**Excerpted text**
Why I built ReviewHub

Agentation supports copy/paste output, raw webhooks, and MCP integration, so if your workflow is just annotate and paste into an agent, you don’t need a server at all. But for a client-facing review process, I needed a few things Agentation doesn’t handle on its own:

  1. Screenshots. Agentation captures element-level data but not a full-page screenshot. ReviewHub captures one client-side (using modern-screenshot) and uploads it to Slack alongside the annotations.
  2. Per-project Slack threads. All feedback for a given project lives in a single thread - organized, searchable, easy to reference.
  3. Deduplication. Agentation fires events both in real-time and on manual submit. Without dedup, the same comment gets posted twice.
  4. Routing flexibility. The same server can be pointed at Slack, GitHub Issues, Jira, or all of them at once.

ReviewHub is a stateless Next.js API deployed on Vercel. No database, no user accounts, no dashboard. The webhook URL encodes all the project state (Slack thread ID, project name) as a base64 token, so it works cleanly with serverless functions that don’t share memory across invocations.

ReviewHub landing page showing project creation and webhook URL generation


How to set up a similar workflow

The simple version (no server)

If you just want structured annotations on a live prototype, you only need Agentation:

npm install agentation
// In your root layout
<Agentation />

The reviewer opens the prototype, clicks elements, types feedback, and copies the structured output to paste wherever they need it. No server, no deployment, no configuration.

The automated version (with ReviewHub)

If you want annotations to reach Slack automatically without the reviewer copy-pasting anything:

Step 1: Deploy the ReviewHub webhook server.

It’s a standard Next.js app. You need a Slack app with chat:write and files:write bot token scopes (create one here), a Slack channel where the bot is invited, and a Vercel account. Set two environment variables:

SLACK_BOT_TOKEN=xoxb-your-bot-token
SLACK_CHANNEL_ID=your-channel-id

Deploy to Vercel. The landing page lets you enter a project name - it creates a Slack thread and gives you a permanent webhook URL.

Step 2: Add Agentation to your prototype.

npm install agentation modern-screenshot
// In your root layout
<Agentation webhookUrl="https://your-reviewhub.vercel.app/api/webhook/{token}" />

You also add a ReviewCapture wrapper component (included in the ReviewHub repo) that uses modern-screenshot to capture the full page when the reviewer submits.

Step 3: Share the prototype URL.

The reviewer doesn’t set up anything. They open the link, the toolbar appears, they click and comment. Annotations and a screenshot are posted to the Slack thread automatically.

What shows up in Slack

Each submission posts the annotations with CSS selectors, component paths, and severity tags. Readable by a human, actionable by an AI agent that can grep for the selector. From there, tagging @Devin kicks off the fix.

**Supplied data**

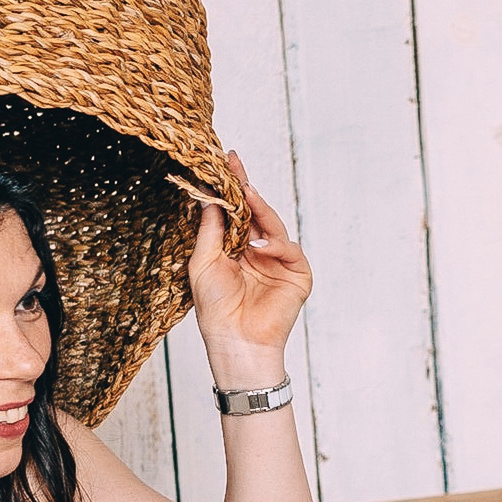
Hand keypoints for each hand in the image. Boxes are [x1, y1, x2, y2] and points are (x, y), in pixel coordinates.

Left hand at [186, 153, 310, 382]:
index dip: (233, 187)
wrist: (234, 340)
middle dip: (247, 189)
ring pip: (274, 226)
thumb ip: (210, 229)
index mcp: (237, 247)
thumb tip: (209, 196)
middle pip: (257, 213)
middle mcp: (259, 250)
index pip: (237, 212)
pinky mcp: (297, 275)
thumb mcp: (204, 262)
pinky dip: (275, 245)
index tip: (226, 161)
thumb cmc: (215, 308)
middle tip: (236, 167)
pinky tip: (258, 246)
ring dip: (260, 211)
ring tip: (247, 197)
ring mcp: (279, 261)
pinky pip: (290, 250)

**What the task asks**
In the setup steps, rewrite the part of the text that opens with the words containing "SLACK_BOT_TOKEN=xoxb-your-bot-token" and closes with "the reviewer submits.", swapping "modern-screenshot" for "html-to-image".

**Your response**
SLACK_BOT_TOKEN=xoxb-your-bot-token
SLACK_CHANNEL_ID=your-channel-id

Deploy to Vercel. The landing page lets you enter a project name - it creates a Slack thread and gives you a permanent webhook URL.

Step 2: Add Agentation to your prototype.

npm install agentation html-to-image
// In your root layout
<Agentation webhookUrl="https://your-reviewhub.vercel.app/api/webhook/{token}" />

You also add a ReviewCapture wrapper component (included in the ReviewHub repo) that uses html-to-image to capture the full page when the reviewer submits.